Evil Brody Reviews the Lion King
As many of you know, I am on a mission to destroy Dad and take over the world. This is my passion; this is what drives me. This however, is not the only thing I care about. Many of you might not know that I am also an amateur movie critic. This helps me get my mind off the pressures that come with world domination, and also I like the popcorn. I want to share with you my review of the greatest movie I have ever seen. Not gone with the wind, not Citizen cane and no not Howard the duck, but that was close. I am, of course, talking about the wonderful movie that is The Lion King.
At its core, the Lion King is the story about how a boy can murder his father and then ascend to the throne. So of course right off the bat this story is going to appeal to me, but beyond that there is so much more for a young ambitious young man like myself to enjoy. Let me start at the beginning. We open our movie with a sunrise, and the Circle of Life song starts to play. Then we have what at first looks like a stampede, but in reality are all the animals of the pride land coming to see the baptism of the king’s first born son. Now I am Jewish, and at first I was hoping this would be more of a bris than a baptism. However, after I thought about it the removal of Simba’s foreskin might be too graphic for a children’s movie, so I understand the choice that Disney made. So we watch a monkey rub some fruit juice on Simba’s head, then he showed the crowd the young prince’s penis to prove that he is eligible to ascend to the throne - because no one wants a woman in charge.
So I get it. This little guy will one day be king and everyone is happy about it, except for Scar. It is the king’s brother and another heir to the throne, afterall. One of these two will take Mufasa’s place as the ruler of pride rock, but which one? The smart money was on scar - he was older. had a full mane and he sounded British. Those guys always get the crown. But don’t count out Simba just yet. He is next in line, he is working on his roar and he seems to believe in some old dead king looking down on him from above, which at least in America seems to be a prerequisite to lead. Basically this comes down to a battle between the ruthless uncle and the plotting prince.
Once this dynamic is set up there are a few fluffy songs and both Simba and Scar work on their rise to power. Scar and Simba know that in order to replace Mufasa you must kill Mufasa, and they lay the ground work of their plan. Scar enlists the help of a bunch of illegal immigrants who seem to have some laughing disorder to kill the king. In exchange for the death of Mufasa, he will grant them amnesty in the pride lands. And maybe if they pay a fine and back taxes he will allow them to have a path to citizenship. Simba on the other hand is taking a less direct approach. He keeps putting himself in deathly situations in the hopes that Mufasa dies while trying to save his life, like what happened at the elephant grave yard. Both plans seem good on paper but have yet to be successful, that is until by chance these plots unite. Simba lures Mufasa in a ravine. Scar starts a stampede and then pushes Mufasa off a cliff and he dies. So far so good and everyone is happy. But unfortunately Simba forgot the first rule of regicide - if you kill the king, kill all the other airs to the throne all well. Also, unfortunately for Simba, this was not a lesson that Scar forgot and immediately turned his attention toward the young prince. Simba realizing that he was no match for Scar at that moment, decided to make a strategic withdrawal.

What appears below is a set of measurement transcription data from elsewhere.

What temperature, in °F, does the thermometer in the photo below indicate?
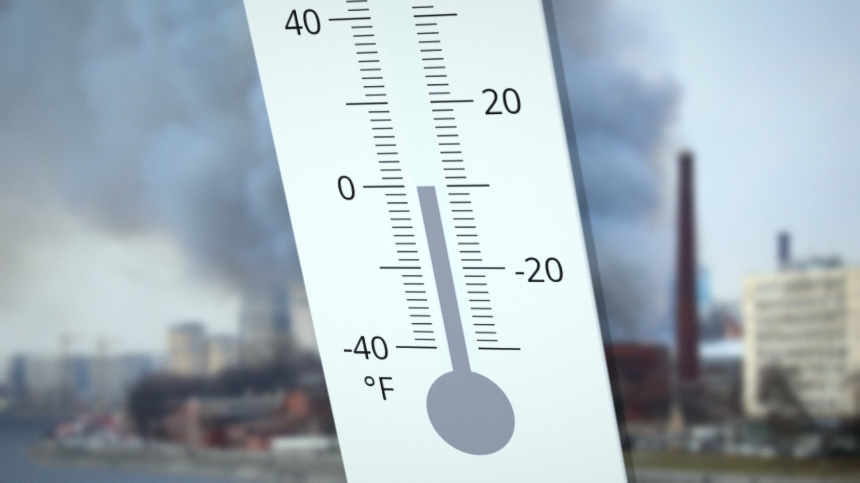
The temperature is 0 °F
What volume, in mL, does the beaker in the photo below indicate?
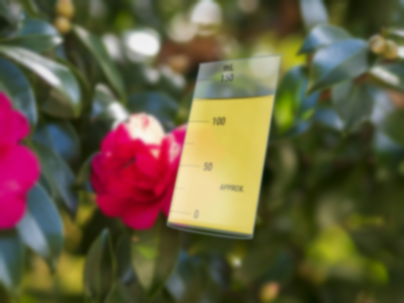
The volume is 125 mL
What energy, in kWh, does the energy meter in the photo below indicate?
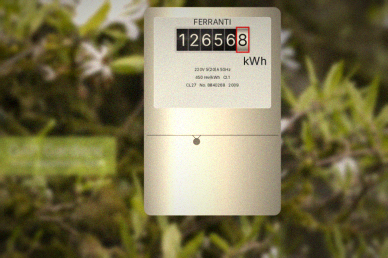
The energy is 12656.8 kWh
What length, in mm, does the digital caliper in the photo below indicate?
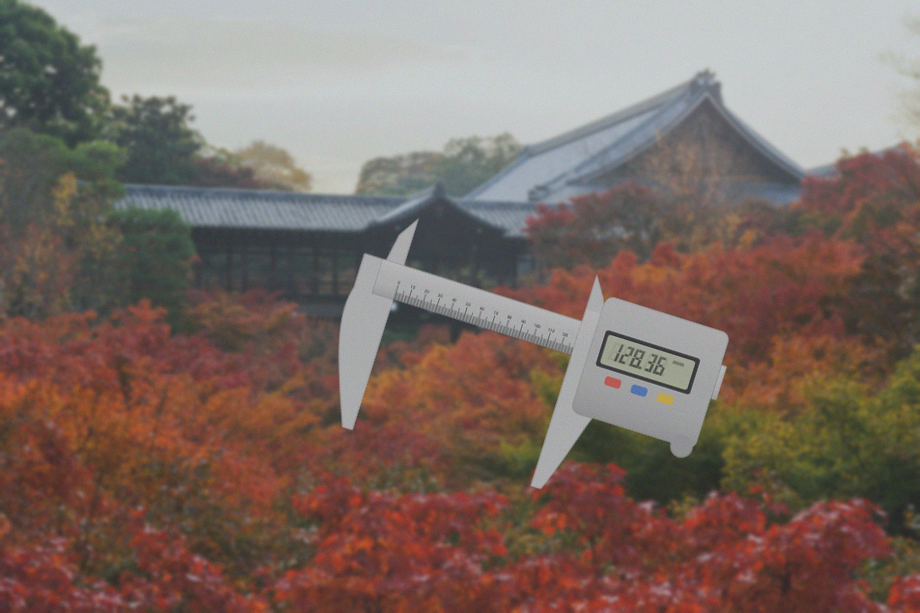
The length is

Mufasa is dead, Scar is now king and Simba is in hiding. This is a setback for Simba’s plan to rule the Pride Lands. He knew that he would have to change his tactics in order to take his rightful place on the throne. He could no longer count on deception. He would have to win the heart and mind of the masses. In order to do that he would have to live for a time as a commoner, become one of the people. To start he found an adorable gay couple to adopt him. This he felt would broaden his appeal. Liberals especially would eat that stuff right up. He then learned to eat what the peasants eat. If eating a lady bug or two was his path to the crown he would gladly pay that price. Then he just bided his time until he became a physical threat to Scar.
After several grueling years being raised in the jungle by Timone and Pumba, Simba finally ran into Nala, his ex-girlfriend. This presented the perfect opportunity to reintroduce himself to his people. Then he lays it on REAL THICK. “Oh Nala, I’m sad my dad is dead. I don’t want to be king. I am going to stay out here and eat ladybugs.” It’s a real show. He did this for a little while to really sell it. Then he play-fights in the woods with Nala to some very soft music, had a conversation about pain with the baptizing monkey and then “changed his mind about becoming the king” and went home.
When Simba returned home he saw the impact of Scar’s reign on the kingdom. The land is ruined and there is no food to eat. That was clearly the result of Scar’s immigration policy. Simba must take the crown from Scar - not just because he deserved it, but because Simba knew that his policies of a secure border were what was best for his people. So Simba confronted Scar with the people behind him and became victorious in his battle with Scar and took the thrown.
Finally, the film ended where it started. The Circle of Life song played, while the baptizing monkey rubbed some juice on a baby’s cubs head and I watched with a tear in my eye knowing that with Simba finally in charge he would make the Pride Lands Great Again.